Chinese company Xiaomi unveils its first electric vehicle model, the SU7 (Speed Ultra 7, Chinese name Sūqí), last year. /Courtesy of Yonhap News

On the 21st (local time), Bloomberg reported that Chinese auto insurers are gradually increasing sales of related products on the back of soaring EV sales. According to the China Association of Actuaries, insurers collected 141 billion yuan (27.5838 trillion won) in EV premiums last year and are projected to reach 500 billion yuan by 2030. That would amount to more than one-third of the overall auto insurance market.

Still, despite the market's growth, the insurance industry has not escaped chronic losses. Last year alone, the industry logged losses of 5.7 billion yuan (about 1.1149 trillion won) just from underwriting EV insurance, marking at least the third straight year in the red. The association of actuaries said the industry is expected to post a loss again this year.

Some say EV characteristics have not been properly reflected in pricing.
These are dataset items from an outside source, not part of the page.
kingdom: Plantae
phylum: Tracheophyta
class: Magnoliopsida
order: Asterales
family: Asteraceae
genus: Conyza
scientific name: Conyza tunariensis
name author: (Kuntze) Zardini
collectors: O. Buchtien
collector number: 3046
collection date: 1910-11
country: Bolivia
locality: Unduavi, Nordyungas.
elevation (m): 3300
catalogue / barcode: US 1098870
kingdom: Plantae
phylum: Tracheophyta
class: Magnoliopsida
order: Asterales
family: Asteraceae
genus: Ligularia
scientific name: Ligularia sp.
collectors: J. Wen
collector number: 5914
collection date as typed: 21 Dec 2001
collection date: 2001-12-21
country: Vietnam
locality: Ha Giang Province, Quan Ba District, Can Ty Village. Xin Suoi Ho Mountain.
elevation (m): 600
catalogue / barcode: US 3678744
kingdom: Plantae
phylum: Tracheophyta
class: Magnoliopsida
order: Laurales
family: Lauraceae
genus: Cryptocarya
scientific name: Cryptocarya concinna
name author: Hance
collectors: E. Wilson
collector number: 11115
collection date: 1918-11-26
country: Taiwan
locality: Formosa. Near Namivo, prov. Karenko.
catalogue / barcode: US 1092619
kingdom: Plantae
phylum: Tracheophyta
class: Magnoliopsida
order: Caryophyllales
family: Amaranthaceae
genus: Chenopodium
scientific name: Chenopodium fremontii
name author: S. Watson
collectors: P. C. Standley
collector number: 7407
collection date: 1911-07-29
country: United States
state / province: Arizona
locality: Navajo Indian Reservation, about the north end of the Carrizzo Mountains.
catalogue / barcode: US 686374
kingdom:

According to Bloomberg, EVs have a claim frequency more than twice that of internal combustion engine cars. In particular, because batteries are mounted under the vehicle, the likelihood of battery damage is higher when speed control fails. Battery structures are complex and the share of specialized parts is high, putting repair expense on the high side.

The industry charges EVs premiums 20% to 100% higher than for conventional cars, but that has not translated into profitability. Last year, the combined ratio for EV insurance in China was 107%, and a combined ratio above 100% means expenditure exceeds revenue.

In 2023, the EV insurance combined ratio was 109%, and smaller insurers in particular have struggled to generate revenue even from traditional internal combustion engine policies. According to global insurer Aon, there are more than 60 auto insurers in China, while the top three corporations hold a share of more than 65%.

Some insurers have begun to devise their own measures. For example, Ping An Property & Casualty, an affiliate of Ping An Group, China's largest insurer, developed technology to distinguish ride-hailing drivers, who carry passengers and generate revenue, from ordinary drivers and reflected that in pricing. By working with automakers to segment accident scenarios, it posted a profit from EV insurance last year and in the first half of this year.

The government is also lending support so EV sales do not falter. In January, Chinese authorities launched the Easy2Insure platform, which connects consumers and insurers so EV owners can directly compare a variety of insurance products. So far, the platform has facilitated as many as 500,000 EV insurance contracts, with total coverage reaching 494.8 billion yuan.

Qian Wenwen, an S&P researcher, said, "EV insurance is still in a trial-and-error phase," and noted, "It will likely take at least three years to secure profitability."